→ **WHAT YOU ARE ASKED TO DO**: The lines you return must be all those in the data that hold the string "Tripper".

Stored data:
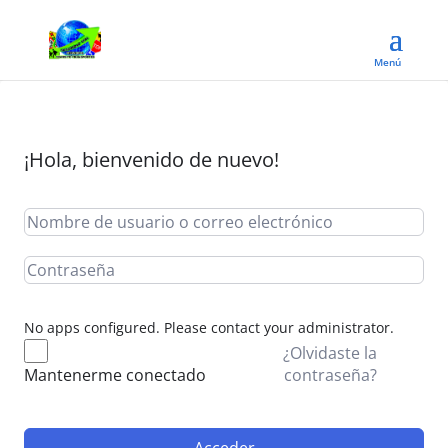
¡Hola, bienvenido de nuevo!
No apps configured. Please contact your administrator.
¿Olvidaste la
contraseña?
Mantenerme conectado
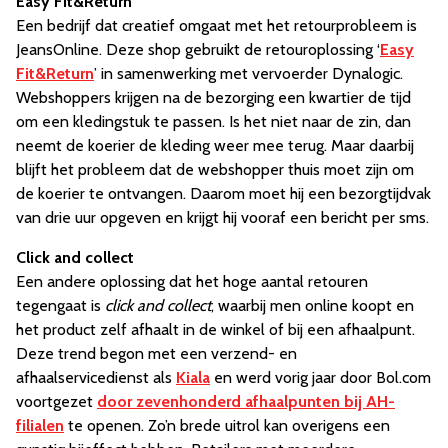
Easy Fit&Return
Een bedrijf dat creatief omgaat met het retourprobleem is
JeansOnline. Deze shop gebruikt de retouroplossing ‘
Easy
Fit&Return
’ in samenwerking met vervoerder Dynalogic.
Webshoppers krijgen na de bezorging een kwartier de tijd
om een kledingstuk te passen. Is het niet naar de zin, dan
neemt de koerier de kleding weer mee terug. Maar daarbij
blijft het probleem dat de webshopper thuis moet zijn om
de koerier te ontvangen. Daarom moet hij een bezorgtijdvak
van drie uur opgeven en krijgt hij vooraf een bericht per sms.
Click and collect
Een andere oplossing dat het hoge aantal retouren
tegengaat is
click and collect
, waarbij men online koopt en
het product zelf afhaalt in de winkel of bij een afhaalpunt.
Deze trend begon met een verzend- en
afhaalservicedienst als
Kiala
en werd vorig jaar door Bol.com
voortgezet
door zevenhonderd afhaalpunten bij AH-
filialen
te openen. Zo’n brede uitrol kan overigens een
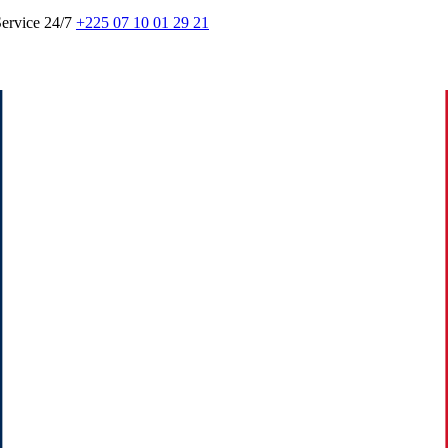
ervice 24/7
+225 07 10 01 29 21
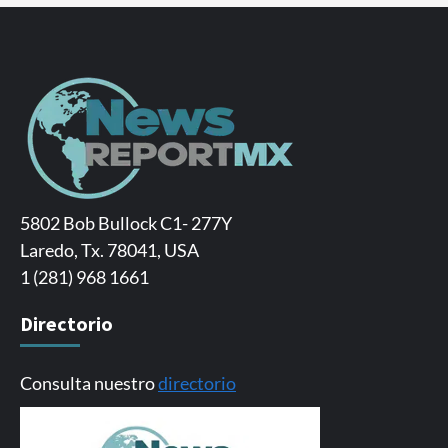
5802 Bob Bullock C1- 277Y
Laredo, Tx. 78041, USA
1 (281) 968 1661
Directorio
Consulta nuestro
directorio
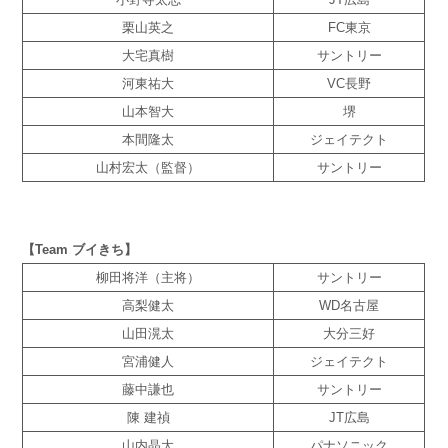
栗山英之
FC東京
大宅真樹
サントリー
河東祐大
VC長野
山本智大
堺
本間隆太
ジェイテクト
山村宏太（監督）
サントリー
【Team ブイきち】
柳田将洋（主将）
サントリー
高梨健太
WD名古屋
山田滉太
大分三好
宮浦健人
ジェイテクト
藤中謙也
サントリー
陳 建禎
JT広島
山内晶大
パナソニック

--

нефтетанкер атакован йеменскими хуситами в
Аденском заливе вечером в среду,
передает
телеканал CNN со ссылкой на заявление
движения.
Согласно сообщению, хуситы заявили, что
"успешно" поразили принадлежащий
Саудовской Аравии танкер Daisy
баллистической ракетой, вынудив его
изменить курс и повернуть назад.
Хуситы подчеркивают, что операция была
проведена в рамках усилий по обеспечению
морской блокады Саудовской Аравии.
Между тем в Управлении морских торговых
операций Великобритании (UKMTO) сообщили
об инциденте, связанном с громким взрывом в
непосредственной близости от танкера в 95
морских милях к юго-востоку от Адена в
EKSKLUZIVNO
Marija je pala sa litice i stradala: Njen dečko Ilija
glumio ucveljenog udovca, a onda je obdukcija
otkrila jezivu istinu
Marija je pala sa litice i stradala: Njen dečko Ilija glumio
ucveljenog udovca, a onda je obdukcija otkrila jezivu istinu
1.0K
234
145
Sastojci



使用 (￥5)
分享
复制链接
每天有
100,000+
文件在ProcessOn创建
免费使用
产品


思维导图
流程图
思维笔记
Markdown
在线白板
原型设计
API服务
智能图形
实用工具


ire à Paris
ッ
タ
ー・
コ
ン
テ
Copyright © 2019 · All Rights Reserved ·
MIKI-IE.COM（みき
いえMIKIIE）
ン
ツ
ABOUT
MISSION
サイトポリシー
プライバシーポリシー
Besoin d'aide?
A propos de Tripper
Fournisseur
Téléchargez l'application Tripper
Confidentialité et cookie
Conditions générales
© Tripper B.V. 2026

==

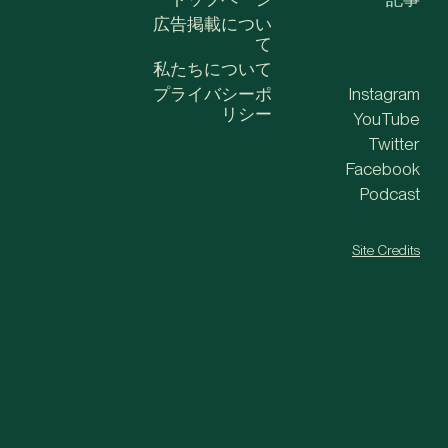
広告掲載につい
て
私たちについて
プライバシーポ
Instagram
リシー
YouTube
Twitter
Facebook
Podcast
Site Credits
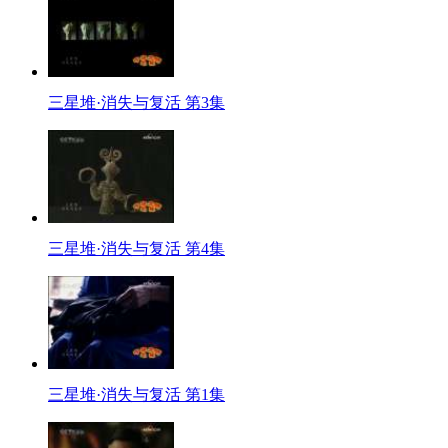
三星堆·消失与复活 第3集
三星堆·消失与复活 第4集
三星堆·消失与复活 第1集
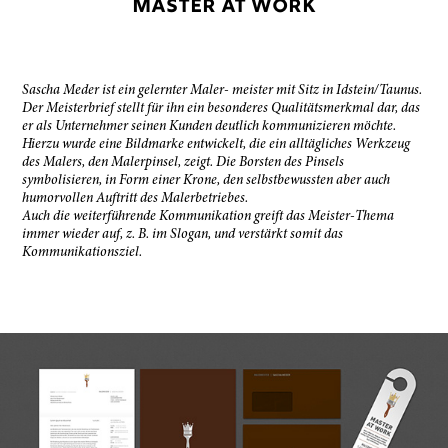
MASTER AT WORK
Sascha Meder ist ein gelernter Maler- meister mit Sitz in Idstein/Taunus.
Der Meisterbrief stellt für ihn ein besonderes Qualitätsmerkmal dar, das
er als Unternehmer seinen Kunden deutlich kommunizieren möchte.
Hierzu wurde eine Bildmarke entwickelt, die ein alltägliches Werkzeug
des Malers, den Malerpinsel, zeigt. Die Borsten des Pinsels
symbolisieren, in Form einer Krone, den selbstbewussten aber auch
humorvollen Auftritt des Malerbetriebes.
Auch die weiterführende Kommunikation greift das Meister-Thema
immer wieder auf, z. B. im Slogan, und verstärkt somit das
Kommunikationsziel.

→ **TASK RESPONSE**:
A propos de Tripper
Téléchargez l'application Tripper
© Tripper B.V. 2026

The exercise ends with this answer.